One of the most popular videos I have on YouTube involves me teaching a variety of strategies on how to handle your internal dialogue. Now, the term ‘internal dialogue’ suggests that there are at least two voices talking inside your head. Indeed the process of thinking often seems that way. One of the worst things that people report to me is the internal ‘nagger’ in their mind. It is the voice that continues to hassle them, goad them and makes them feel bad on a regular basis.
The internal nagger, we will call it for now, has a negative and angry tone of voice most of the time. It is exceptionally critical and spends a massive amount of time identifying all of the things wrong with you and all of the mistakes that you are making. It survives under a false pretence that it is trying to help you. It is trying to help you improve and get better. Often, however, it fails to do this and instead serves to make the inside of your head a painful place to be.
The reality is that internal nagging becomes habitual and repetitive which is why it doesn’t work. When we are nagged by others, it fails to work long-term as all it does is annoy us and make us feel bad. We aren’t taught what to do differently. Internally the same mistakes are made.

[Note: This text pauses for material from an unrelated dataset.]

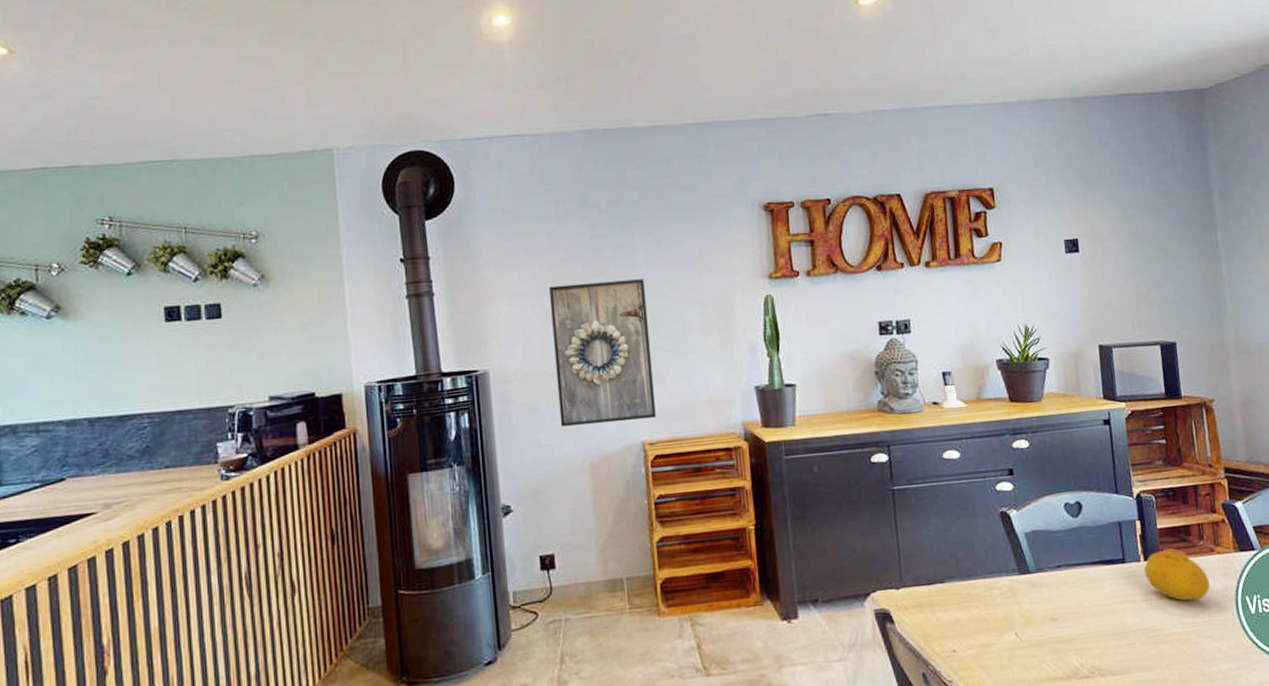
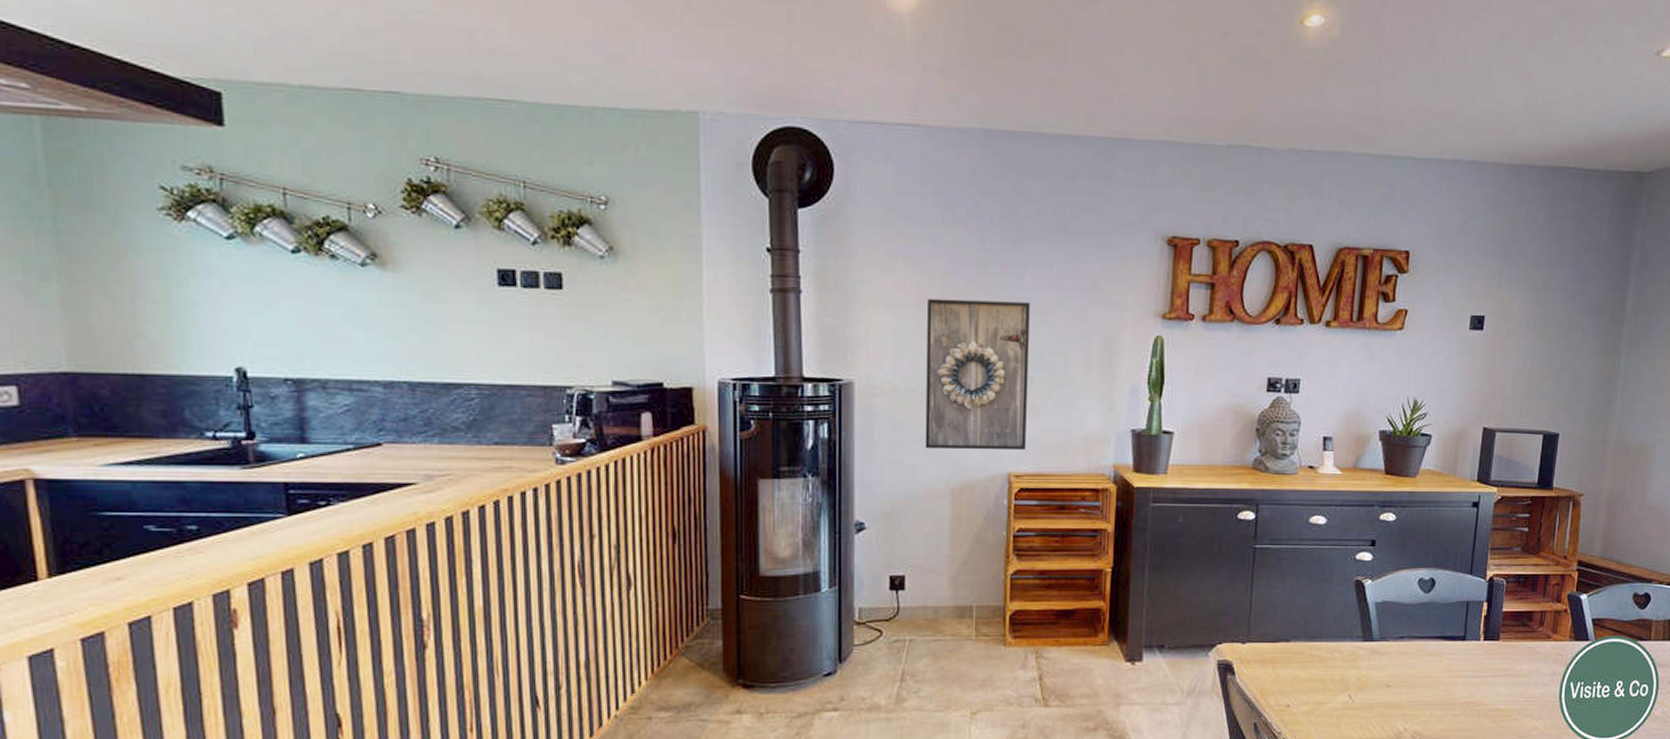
fruit: present [1144,547,1210,601] -> none [1482,630,1540,681]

Conquering internal nagging requires that you do a number of things.
First, understand what your internal nagger is trying to do. Understand that although its approach might not be good, its intention is. What is the positive intention that guides it? How does it want you to improve? Once you understand the answers to these questions you can begin to plan a strategy to implement the lessons it is trying to teach you. You can focus on what you need to do rather than what you were not doing or what you were doing wrong.
Second, identify what questions you would need to ask inside your head that would get you to feel motivated and able to implement these lessons. How would you talk to yourself if you wanted to encourage yourself and inspire yourself to make a change and have it last long-term?
Third, understand what challenges may be in the way of you implementing the new behaviour. Predict any problems ahead of time and plan how you will deal with them when they do arise. This ensures that you will make the necessary improvements last.
Fourth, listen to the tone of the inner nagger. Play around with it and make it ridiculous or exaggerate it and make it seem silly. Then instantly replace it with a new voice and ask the questions that you created in the second part of this strategy above. Practice going from the inner nagger to the inner guide and notice how you find yourself feeling much better about the situation.
Fifth, plan for the situations that you normally nag at yourself and mentally rehearse using your new strategy in its place. The more you practice this the better you will get, the happier you will be and you will be in a far better position to conquer the internal nagging.